Tucsonan Stephen Stone, 70, conducted what may have been one of the first studies of obesity in American children, a precursor to First Lady Michelle Obama’s current childhood health mission. “Childhood Obesity: Identification, Management and Prevention,” his research project that began in 1985 at the University of Maryland, identified cardiovascular risk factors, says Stone, and discovered that heart disease in adults may have its onset in childhood obesity and lack of exercise. Stone holds a Ph.D. in exercise physiology from Texas A & M University.
Prior to moving to Tucson in 1989 from Richmond, Va., Stone was on the pediatric cardiology and psychology faculty at the Medical College of Virginia. Stone started a private practice in cardiac rehabilitation that same year at the Tucson Jewish Community Center, where he has taught Pilates classes for the past 10 years. He is also director of cardiac rehabilitation at the Fit Center on River, part of the Pima Heart group of cardiologists and investors, who, says Stone, “support medically credible exercise” for people with cardiovascular conditions.
The childhood research project that Stone conducted from 1985 to 1990 showed that “fourth grade children we worked with already experienced tightness in their joints and were unable to touch their toes,” he told the AJP. “Cardiovascular disease and other health effects of inactivity and obesity have their roots in childhood and evolve into middle age. Working with these children over five years, we could see the de-evolution of their well-being.”
Stone originally came to Tucson as part of Sierra Tucson’s clinical psychology team, to help patients with eating disorders get more out of therapy. The traditional medical view is that the mind and body are separate, but “that’s a misconception,” says Stone. “I was taught that the brain affects the body and the body affects the brain. The body and the mind are the same thing.
“What I found out was that patients were not able to feel their bodies. Most were physically or sexually abused,” he says. “They had disassociated from their bodies. I taught them to come to their senses and feel physical sensations” by developing a series of movements that slowly coordinated with their breathing.
Feeling physical sensations allows us to connect with our emotions, notes Stone, who describes the case of an anorexic patient. Three months after being raped, she was unable to experience the feelings connected to the event. “It was scary and horrifying but once her body could feel the rape, the patient gained the ability to externalize it,” he says, “allowing her some freedom emotionally. The cure was to find a place in her thinking where she could cope with the rape and at the same time not deny that it happened.”
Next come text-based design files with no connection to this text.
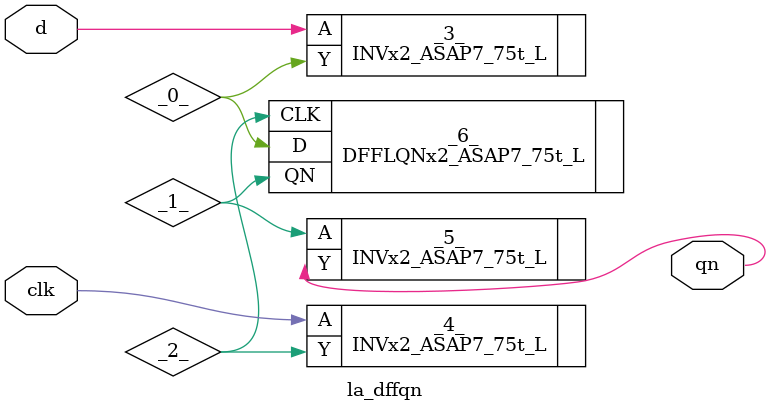
<source format=v>

/* Generated by Yosys 0.37 (git sha1 a5c7f69ed, clang 14.0.0-1ubuntu1.1 -fPIC -Os) */

module la_dffqn(d, clk, qn);
  wire _0_;
  wire _1_;
  wire _2_;
  input clk;
  wire clk;
  input d;
  wire d;
  output qn;
  wire qn;
  INVx2_ASAP7_75t_L _3_ (
    .A(d),
    .Y(_0_)
  );
  INVx2_ASAP7_75t_L _4_ (
    .A(clk),
    .Y(_2_)
  );
  INVx2_ASAP7_75t_L _5_ (
    .A(_1_),
    .Y(qn)
  );
  DFFLQNx2_ASAP7_75t_L _6_ (
    .CLK(_2_),
    .D(_0_),
    .QN(_1_)
  );
endmodule

</source>
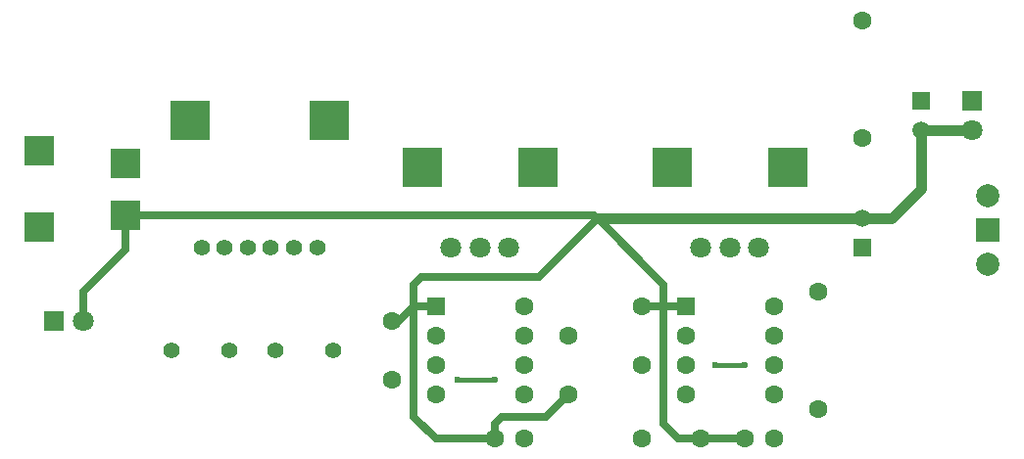
<source format=gbl>
G04 #@! TF.FileFunction,Copper,L2,Bot,Signal*
%FSLAX46Y46*%
G04 Gerber Fmt 4.6, Leading zero omitted, Abs format (unit mm)*
G04 Created by KiCad (PCBNEW 4.0.6) date Mon Jul 17 14:07:17 2017*
%MOMM*%
%LPD*%
G01*
G04 APERTURE LIST*
%ADD10C,0.100000*%
%ADD11C,1.500000*%
%ADD12R,1.500000X1.500000*%
%ADD13C,1.600000*%
%ADD14C,1.400000*%
%ADD15R,1.800000X1.800000*%
%ADD16C,1.800000*%
%ADD17R,2.500000X2.500000*%
%ADD18R,2.000000X2.000000*%
%ADD19C,2.000000*%
%ADD20R,1.600000X1.600000*%
%ADD21R,3.500000X3.500000*%
%ADD22C,0.600000*%
%ADD23C,0.635000*%
%ADD24C,0.889000*%
%ADD25C,0.381000*%
G04 APERTURE END LIST*
D10*
D11*
X118110000Y-96520000D03*
D12*
X118110000Y-99060000D03*
D13*
X99060000Y-109220000D03*
X99060000Y-104140000D03*
X110490000Y-115570000D03*
X107950000Y-115570000D03*
X99060000Y-115570000D03*
X104140000Y-115570000D03*
X92710000Y-106680000D03*
X92710000Y-111760000D03*
X88900000Y-115570000D03*
X86360000Y-115570000D03*
X77470000Y-110490000D03*
X77470000Y-105410000D03*
D14*
X72390000Y-107950000D03*
X67390000Y-107950000D03*
X58420000Y-107950000D03*
X63420000Y-107950000D03*
D11*
X123190000Y-88900000D03*
D12*
X123190000Y-86360000D03*
D15*
X127635000Y-86360000D03*
D16*
X127635000Y-88900000D03*
D15*
X48260000Y-105410000D03*
D16*
X50800000Y-105410000D03*
D17*
X54490000Y-91730000D03*
X54490000Y-96230000D03*
X46990000Y-97280000D03*
X46990000Y-90680000D03*
D13*
X118110000Y-89535000D03*
X118110000Y-79375000D03*
X114300000Y-113030000D03*
X114300000Y-102870000D03*
D18*
X129000000Y-97500000D03*
D19*
X129000000Y-100500000D03*
X129000000Y-94500000D03*
D20*
X102870000Y-104140000D03*
D13*
X102870000Y-106680000D03*
X102870000Y-109220000D03*
X102870000Y-111760000D03*
X110490000Y-111760000D03*
X110490000Y-109220000D03*
X110490000Y-106680000D03*
X110490000Y-104140000D03*
D20*
X81280000Y-104140000D03*
D13*
X81280000Y-106680000D03*
X81280000Y-109220000D03*
X81280000Y-111760000D03*
X88900000Y-111760000D03*
X88900000Y-109220000D03*
X88900000Y-106680000D03*
X88900000Y-104140000D03*
D21*
X101680000Y-92060000D03*
D16*
X104180000Y-99060000D03*
X109180000Y-99060000D03*
X106680000Y-99060000D03*
D21*
X111680000Y-92060000D03*
X80090000Y-92060000D03*
D16*
X82590000Y-99060000D03*
X87590000Y-99060000D03*
X85090000Y-99060000D03*
D21*
X90090000Y-92060000D03*
X60040000Y-88060000D03*
D14*
X67040000Y-99060000D03*
X65040000Y-99060000D03*
X69040000Y-99060000D03*
X63040000Y-99060000D03*
X61040000Y-99060000D03*
X71040000Y-99060000D03*
D21*
X72040000Y-88060000D03*
D22*
X105410000Y-109220000D03*
X107950000Y-109220000D03*
X83185000Y-110490000D03*
X86360000Y-110490000D03*
D23*
X54490000Y-96230000D02*
X94960000Y-96230000D01*
X94960000Y-96230000D02*
X95250000Y-96520000D01*
X50800000Y-105410000D02*
X50800000Y-102870000D01*
X54490000Y-99180000D02*
X54490000Y-96230000D01*
X50800000Y-102870000D02*
X54490000Y-99180000D01*
X79375000Y-104140000D02*
X79375000Y-102235000D01*
X79375000Y-102235000D02*
X80010000Y-101600000D01*
X80010000Y-101600000D02*
X90170000Y-101600000D01*
X90170000Y-101600000D02*
X95250000Y-96520000D01*
X100965000Y-104140000D02*
X100965000Y-102235000D01*
X100965000Y-102235000D02*
X95250000Y-96520000D01*
D24*
X95250000Y-96520000D02*
X118110000Y-96520000D01*
D23*
X86360000Y-115570000D02*
X86360000Y-114300000D01*
X90805000Y-113665000D02*
X92710000Y-111760000D01*
X86995000Y-113665000D02*
X90805000Y-113665000D01*
X86360000Y-114300000D02*
X86995000Y-113665000D01*
X79375000Y-104140000D02*
X79375000Y-113665000D01*
X81280000Y-115570000D02*
X86360000Y-115570000D01*
X79375000Y-113665000D02*
X81280000Y-115570000D01*
X77470000Y-105410000D02*
X78105000Y-105410000D01*
X78105000Y-105410000D02*
X79375000Y-104140000D01*
X79375000Y-104140000D02*
X81280000Y-104140000D01*
X104140000Y-115570000D02*
X107950000Y-115570000D01*
X100965000Y-104140000D02*
X100965000Y-114300000D01*
X102235000Y-115570000D02*
X104140000Y-115570000D01*
X100965000Y-114300000D02*
X102235000Y-115570000D01*
X102870000Y-104140000D02*
X100965000Y-104140000D01*
X100965000Y-104140000D02*
X99060000Y-104140000D01*
D24*
X118110000Y-96520000D02*
X120650000Y-96520000D01*
X120650000Y-96520000D02*
X123190000Y-93980000D01*
X123190000Y-93980000D02*
X123190000Y-88900000D01*
X127635000Y-88900000D02*
X123190000Y-88900000D01*
D25*
X107950000Y-109220000D02*
X105410000Y-109220000D01*
X86360000Y-110490000D02*
X83185000Y-110490000D01*
M02*

</source>
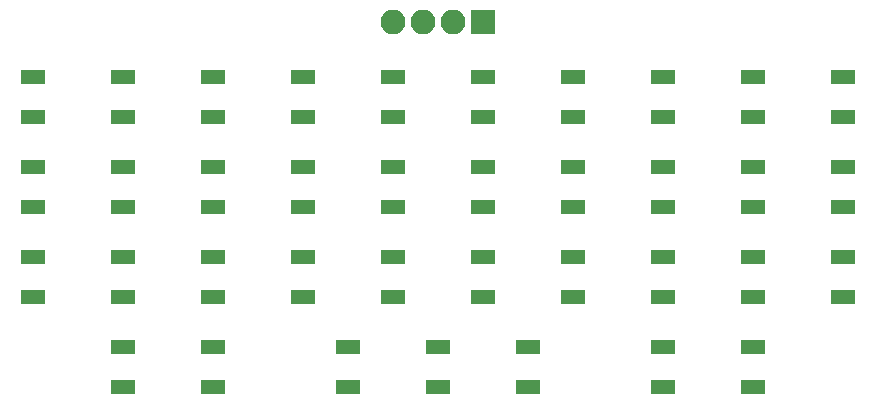
<source format=gbr>
G04 #@! TF.FileFunction,Soldermask,Top*
%FSLAX46Y46*%
G04 Gerber Fmt 4.6, Leading zero omitted, Abs format (unit mm)*
G04 Created by KiCad (PCBNEW 4.0.7) date 07/09/18 18:26:11*
%MOMM*%
%LPD*%
G01*
G04 APERTURE LIST*
%ADD10C,0.100000*%
%ADD11R,2.100000X1.300000*%
%ADD12R,2.100000X2.100000*%
%ADD13O,2.100000X2.100000*%
G04 APERTURE END LIST*
D10*
D11*
X151130000Y-107520000D03*
X151130000Y-110920000D03*
X158750000Y-107520000D03*
X158750000Y-110920000D03*
X139700000Y-107520000D03*
X139700000Y-110920000D03*
X124460000Y-88060000D03*
X124460000Y-84660000D03*
X124460000Y-103300000D03*
X124460000Y-99900000D03*
X162560000Y-99900000D03*
X162560000Y-103300000D03*
X193040000Y-92280000D03*
X193040000Y-95680000D03*
X147320000Y-99900000D03*
X147320000Y-103300000D03*
X139700000Y-92280000D03*
X139700000Y-95680000D03*
X139700000Y-88060000D03*
X139700000Y-84660000D03*
X185420000Y-99900000D03*
X185420000Y-103300000D03*
X147320000Y-92280000D03*
X147320000Y-95680000D03*
X154940000Y-92280000D03*
X154940000Y-95680000D03*
X162560000Y-92280000D03*
X162560000Y-95680000D03*
X177800000Y-88060000D03*
X177800000Y-84660000D03*
D12*
X162560000Y-80010000D03*
D13*
X160020000Y-80010000D03*
X157480000Y-80010000D03*
X154940000Y-80010000D03*
D11*
X170180000Y-92280000D03*
X170180000Y-95680000D03*
X177800000Y-92280000D03*
X177800000Y-95680000D03*
X185420000Y-92280000D03*
X185420000Y-95680000D03*
X177800000Y-103300000D03*
X177800000Y-99900000D03*
X170180000Y-99900000D03*
X170180000Y-103300000D03*
X185420000Y-88060000D03*
X185420000Y-84660000D03*
X193040000Y-88060000D03*
X193040000Y-84660000D03*
X124460000Y-92280000D03*
X124460000Y-95680000D03*
X147320000Y-88060000D03*
X147320000Y-84660000D03*
X193040000Y-99900000D03*
X193040000Y-103300000D03*
X132080000Y-95680000D03*
X132080000Y-92280000D03*
X132080000Y-107520000D03*
X132080000Y-110920000D03*
X177800000Y-110920000D03*
X177800000Y-107520000D03*
X166370000Y-107520000D03*
X166370000Y-110920000D03*
X185420000Y-107520000D03*
X185420000Y-110920000D03*
X154940000Y-88060000D03*
X154940000Y-84660000D03*
X170180000Y-88060000D03*
X170180000Y-84660000D03*
X154940000Y-99900000D03*
X154940000Y-103300000D03*
X132080000Y-99900000D03*
X132080000Y-103300000D03*
X139700000Y-99900000D03*
X139700000Y-103300000D03*
X162560000Y-88060000D03*
X162560000Y-84660000D03*
X132080000Y-88060000D03*
X132080000Y-84660000D03*
M02*

</source>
When people deal with their emotions they can have more stability in their lives, says Stone, “like a [boat] keel that’s the connection to yourself, which is the basis for the whole enchilada.” People then have more confidence to take better care of themselves. “As people age their joints age faster than they do. People begin to fall apart in their late 50s and 60s from the inside out,” he says. “They need hip replacements, knee replacements, rotator cuff surgery that result from inactivity.”
But there is good news. Slow, deliberate exercise such as Pilates or yoga, which involves stretching, breathing and lengthening can strengthen the body at any age, notes Stone, adding, “Regardless of their physical condition when they start, almost everyone can reverse problem joints, weakness in their muscles, tightness and lack of energy. You can remodel your joints.”
By the late 1990s, Stone’s cardiac rehabilitation practice had grown to include patients referred by around 30 physicians, and he left Sierra Tucson. Stone also realized that he was teaching mindfulness, or focused breathing for stress management — part of “an 8,000-year-old Buddhist practice I was doing instinctively without knowing how to do it.” He subsequently trained with Dr. Jon Kabat-Zinn, the founding executive director of the Center for Mindfulness in Medicine, Health Care, and Society at the University of Massachusetts Medical School in Worcester, Mass.
“The important goal is to use movement that’s slow and deliberate, while focusing on your breath and the sensations in your body in order to slow down internally,” says Stone.
“In a way,” he says, “all of the major forces in our society today draw us away from our bodies and draw us to superficial things like cell phones and the Internet, which contribute to taking us out of our senses. That’s unhealthy.”